In the final analysis, however, we are unable to distinguish the instant case from the recent case ofBellestri-Fontana v. Insurance Co., 234 Mich. 424. It was there said by Mr. Justice WIEST, speaking for the court:

"Whether the applicant for the insurance was aware of his stomach trouble or not was of small moment at the trial, for the evidence is conclusive that he did know he had consulted a physician about three months before and that an X-ray had been taken, and yet he represented he had not consulted a physician within five years. He concealed a material fact by a false representation. The insurer had a right to know that he had consulted a physician, the application called for such knowledge, and if it had been imparted the insurer could have made investigation.

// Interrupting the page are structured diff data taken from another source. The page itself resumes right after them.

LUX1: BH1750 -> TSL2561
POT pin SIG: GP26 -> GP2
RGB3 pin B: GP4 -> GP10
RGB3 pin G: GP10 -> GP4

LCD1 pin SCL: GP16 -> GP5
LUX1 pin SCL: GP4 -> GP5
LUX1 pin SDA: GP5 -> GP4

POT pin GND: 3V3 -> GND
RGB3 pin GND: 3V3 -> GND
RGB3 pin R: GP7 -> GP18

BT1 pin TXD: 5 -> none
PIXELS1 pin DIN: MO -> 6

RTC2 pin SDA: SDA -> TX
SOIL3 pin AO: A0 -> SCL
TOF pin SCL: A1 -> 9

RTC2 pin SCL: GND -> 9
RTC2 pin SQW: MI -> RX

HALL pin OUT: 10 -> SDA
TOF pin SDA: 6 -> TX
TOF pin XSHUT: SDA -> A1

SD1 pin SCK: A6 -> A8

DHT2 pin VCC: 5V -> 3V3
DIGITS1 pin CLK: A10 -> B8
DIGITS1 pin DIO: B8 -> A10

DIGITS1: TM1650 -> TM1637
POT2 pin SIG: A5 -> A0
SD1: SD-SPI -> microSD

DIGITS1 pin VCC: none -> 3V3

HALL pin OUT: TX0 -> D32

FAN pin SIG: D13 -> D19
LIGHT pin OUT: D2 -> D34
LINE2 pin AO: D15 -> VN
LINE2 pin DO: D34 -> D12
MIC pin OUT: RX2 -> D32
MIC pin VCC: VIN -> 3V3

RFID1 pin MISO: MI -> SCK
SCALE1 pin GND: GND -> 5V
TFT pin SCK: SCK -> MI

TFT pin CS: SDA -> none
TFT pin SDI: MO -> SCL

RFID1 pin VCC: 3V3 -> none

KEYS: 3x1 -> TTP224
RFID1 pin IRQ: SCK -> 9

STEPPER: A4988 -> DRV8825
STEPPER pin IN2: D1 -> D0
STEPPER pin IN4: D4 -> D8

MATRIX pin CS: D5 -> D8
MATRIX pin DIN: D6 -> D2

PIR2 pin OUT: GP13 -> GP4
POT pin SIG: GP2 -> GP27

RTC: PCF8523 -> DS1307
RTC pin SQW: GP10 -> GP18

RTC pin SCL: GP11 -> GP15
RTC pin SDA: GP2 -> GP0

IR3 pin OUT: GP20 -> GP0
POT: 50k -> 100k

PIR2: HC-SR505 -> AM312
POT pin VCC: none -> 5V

"We have not overlooked section 17, chap. 2, pt. 3, Act No. 256, Pub. Acts 1917 (Comp. Laws Supp. 1922, § 9100 [161]), which provides:

" 'The falsity of any statement in the application for any policy * * * shall not bar the right to recovery thereunder unless *665 such false statement was made with actual intent to deceive or unless it materially affected either the acceptance of the risk or the hazard assumed by the insurer.'

"The false statement bore a direct relation to acceptance of the risk and the hazard assumed by the insurer."

The decree appealed from must be reversed and one here entered in accordance with the prayer of the bill. Plaintiff will have costs of both courts.

NORTH, WIEST, CLARK, McDONALD, and SHARPE, JJ., concurred.

Chief Justice FLANNIGAN and the late Justice BIRD took no part in this decision.